A Contract with the Earth
ISBN: 9780801891656
Platform/Publisher: Project MUSE / Johns Hopkins University Press
Digital rights: Users: Unlimited; Printing: Chapters; Download: Chapters
Subjects: Environmental policy; Environmentalism; Environmental responsibility;

Efforts to cleanse the world's air and water and to put a brake on calamitous climate change aren't exclusive to "one political philosophy," Gingrich and Maple argue in this probusiness call for proenvironment action by politicians, corporations and individual Americans. Though the title echoes Gingrich's hard-right 1994 Contract with America, this more conciliatory contract reflects the former academic's penchant for bullet-point sloganeering, with its "ten commitments" call for politicians to abandon adversarial politics and for businessmen and conservationists to form "compatible partnerships." The authors alternately brand their approach mainstream and entrepreneurial environmentalism-mainstream because it rejects alarmist projections based on what they perceive as activist science and hysterical journalism, and entrepreneurial because they reject the notion that free enterprise and a cleaner world are opposing forces. The authors' concern about the future of the Earth is certainly sincere, but their prescription for action breaks shallow ground. (Nov.) (c) Copyright PWxyz, LLC. All rights reserved


Newt Gingrich was born on June 17, 1943 in Harrisburg, Pennsylvania. He was brought up in the transient household of a military family and survived the Hungarian Uprising as a boy. His Baptist faith also helped mold his conservative philosophies. He received a Bachelor's degree from Emory University and Master's and Doctorate in Modern European History from Tulane University. Before his election to Congress, he taught history and environmental studies at West Georgia College for eight years.

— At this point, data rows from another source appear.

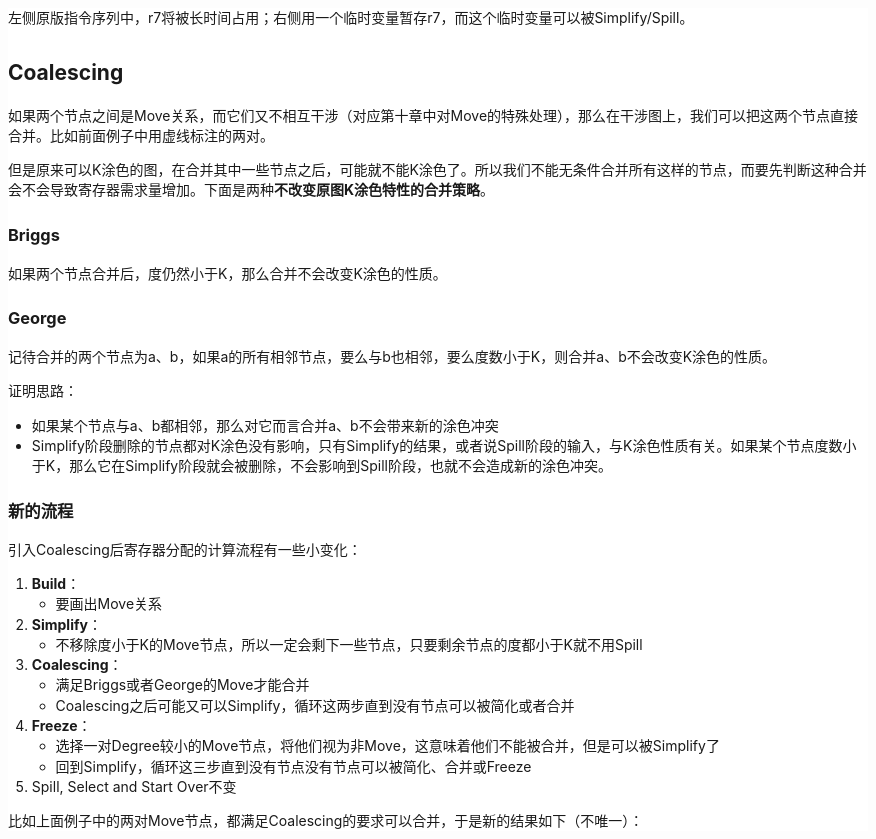 左侧原版指令序列中，r7将被长时间占用；右侧用一个临时变量暂存r7，而这个临时变量可以被Simplify/Spill。

## Coalescing

如果两个节点之间是Move关系，而它们又不相互干涉（对应第十章中对Move的特殊处理），那么在干涉图上，我们可以把这两个节点直接合并。比如前面例子中用虚线标注的两对。

但是原来可以K涂色的图，在合并其中一些节点之后，可能就不能K涂色了。所以我们不能无条件合并所有这样的节点，而要先判断这种合并会不会导致寄存器需求量增加。下面是两种**不改变原图K涂色特性的合并策略**。

### Briggs

如果两个节点合并后，度仍然小于K，那么合并不会改变K涂色的性质。

### George

记待合并的两个节点为a、b，如果a的所有相邻节点，要么与b也相邻，要么度数小于K，则合并a、b不会改变K涂色的性质。

证明思路：

- 如果某个节点与a、b都相邻，那么对它而言合并a、b不会带来新的涂色冲突
- Simplify阶段删除的节点都对K涂色没有影响，只有Simplify的结果，或者说Spill阶段的输入，与K涂色性质有关。如果某个节点度数小于K，那么它在Simplify阶段就会被删除，不会影响到Spill阶段，也就不会造成新的涂色冲突。

### 新的流程

引入Coalescing后寄存器分配的计算流程有一些小变化：

1. **Build**：
    - 要画出Move关系
2. **Simplify**：
    - 不移除度小于K的Move节点，所以一定会剩下一些节点，只要剩余节点的度都小于K就不用Spill
3. **Coalescing**：
    - 满足Briggs或者George的Move才能合并
    - Coalescing之后可能又可以Simplify，循环这两步直到没有节点可以被简化或者合并
4. **Freeze**：
    - 选择一对Degree较小的Move节点，将他们视为非Move，这意味着他们不能被合并，但是可以被Simplify了
    - 回到Simplify，循环这三步直到没有节点没有节点可以被简化、合并或Freeze
5. Spill, Select and Start Over不变

比如上面例子中的两对Move节点，都满足Coalescing的要求可以合并，于是新的结果如下（不唯一）：
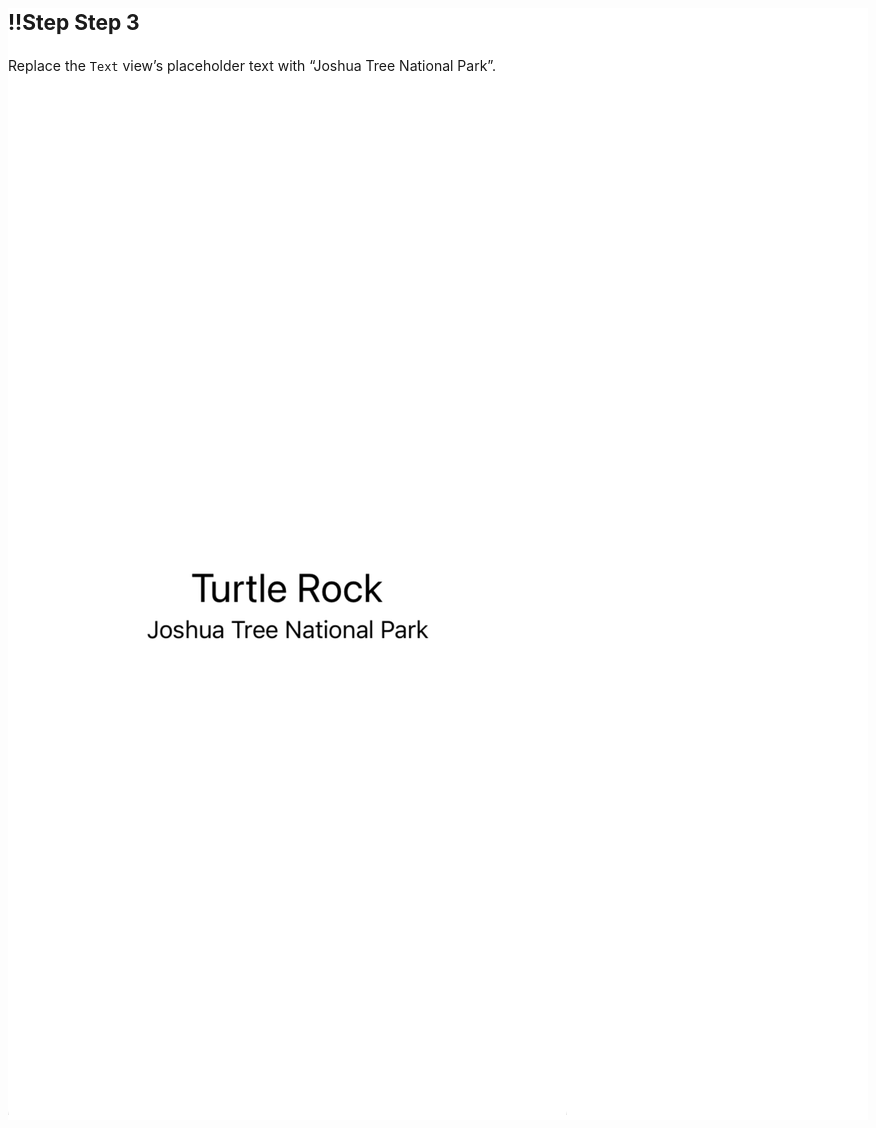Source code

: ## !!Step Step 3

Replace the `Text` view’s placeholder text with “Joshua Tree National Park”.

![!preview A screenshot.](010303.png)
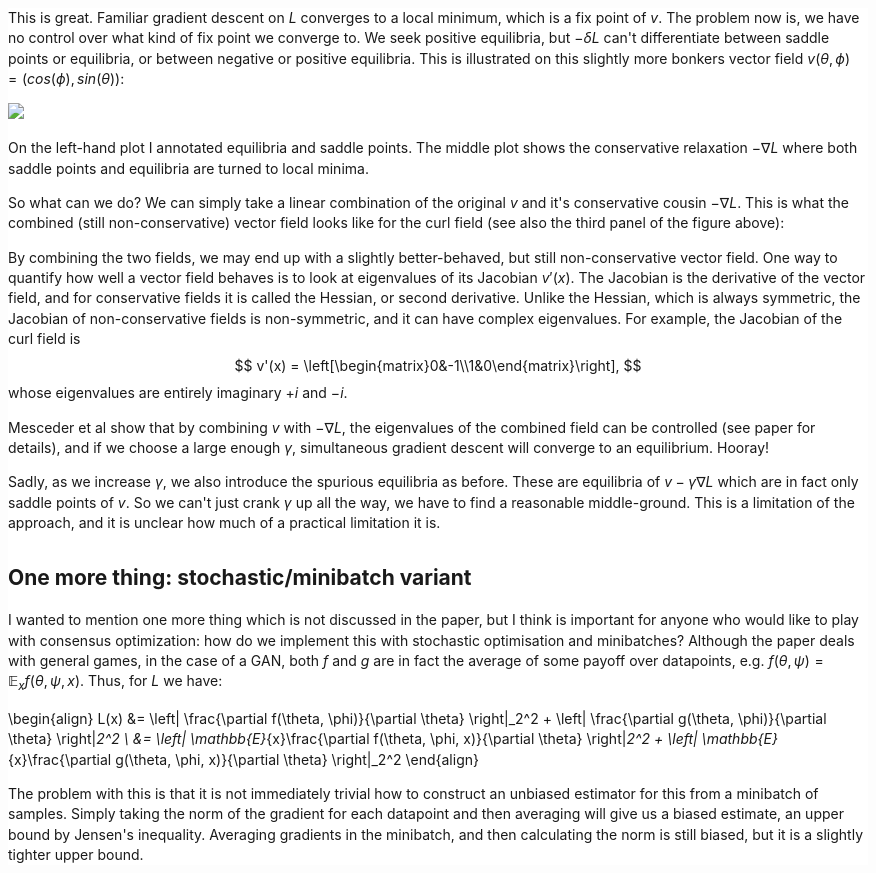 This is great. Familiar gradient descent on $L$ converges to a local minimum, which is a fix point of $v$. The problem now is, we have no control over what kind of fix point we converge to. We seek positive equilibria, but $-\delta L$ can't differentiate between saddle points or equilibria, or between negative or positive equilibria. This is illustrated on this slightly more bonkers vector field $v(\theta, \phi) = (cos(\phi), sin(\theta))$:

![](https://www.inference.vc/content/images/2017/10/download-79-1.png)


On the left-hand plot I annotated equilibria and saddle points. The middle plot shows the conservative relaxation $-\nabla L$ where both saddle points and equilibria are turned to local minima.

So what can we do? We can simply take a linear combination of the original $v$ and it's conservative cousin $-\nabla L$. This is what the combined (still non-conservative) vector field looks like for the curl field (see also the third panel of the figure above):

By combining the two fields, we may end up with a slightly better-behaved, but still non-conservative vector field. One way to quantify how well a vector field behaves is to look at eigenvalues of its Jacobian $v'(x)$. The Jacobian is the derivative of the vector field, and for conservative fields it is called the Hessian, or second derivative. Unlike the Hessian, which is always symmetric, the Jacobian of non-conservative fields is non-symmetric, and it can have complex eigenvalues. For example, the Jacobian of the curl field is $$
v'(x) = \left[\begin{matrix}0&-1\\1&0\end{matrix}\right], $$
whose eigenvalues are entirely imaginary $+i$ and $-i$.

Mesceder et al show that by combining $v$ with $-\nabla L$, the eigenvalues of the combined field can be controlled (see paper for details), and if we choose a large enough $\gamma$, simultaneous gradient descent will converge to an equilibrium. Hooray!

Sadly, as we increase $\gamma$, we also introduce the spurious equilibria as before. These are equilibria of $v - \gamma\nabla L$ which are in fact only saddle points of $v$. So we can't just crank $\gamma$ up all the way, we have to find a reasonable middle-ground. This is a limitation of the approach, and it is unclear how much of a practical limitation it is.

## One more thing: stochastic/minibatch variant

I wanted to mention one more thing which is not discussed in the paper, but I think is important for anyone who would like to play with consensus optimization: how do we implement this with stochastic optimisation and minibatches? Although the paper deals with general games, in the case of a GAN, both $f$ and $g$ are in fact the average of some payoff over datapoints, e.g. $f(\theta, \psi) = \mathbb{E}_x f(\theta, \psi, x)$. Thus, for $L$ we have:

\begin{align}
L(x) &= \left\| \frac{\partial f(\theta, \phi)}{\partial \theta} \right\|_2^2 + \left\| \frac{\partial g(\theta, \phi)}{\partial \theta} \right\|_2^2 \\ &= \left\| \mathbb{E}_{x}\frac{\partial f(\theta, \phi, x)}{\partial \theta} \right\|_2^2 + \left\| \mathbb{E}_{x}\frac{\partial g(\theta, \phi, x)}{\partial \theta} \right\|_2^2
\end{align}

The problem with this is that it is not immediately trivial how to construct an unbiased estimator for this from a minibatch of samples. Simply taking the norm of the gradient for each datapoint and then averaging will give us a biased estimate, an upper bound by Jensen's inequality. Averaging gradients in the minibatch, and then calculating the norm is still biased, but it is a slightly tighter upper bound.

First elected to the U.S. House of Representatives in 1970, he rose to the position of Speaker when the Republicans gained control of Congress in 1995. A staunch conservative, he gained nationwide recognition with the successful Contract with America, but his political career suffered a setback when his admission of violating House ethics rules resulted in a reprimand from the House and a fine of $300,000.

He has written over 20 fiction and non-fiction books including Days of Infamy, To Try Men's Souls, Valley Forge, Window of Opportunity: A Blueprint for the Future, To Renew America, To Save America: Stopping Obama's Secular-Socialist Machine, and Trump's America: The Truth about Our Nation's Great Comeback. He was honored as Time magazine's Man of the Year in 1995.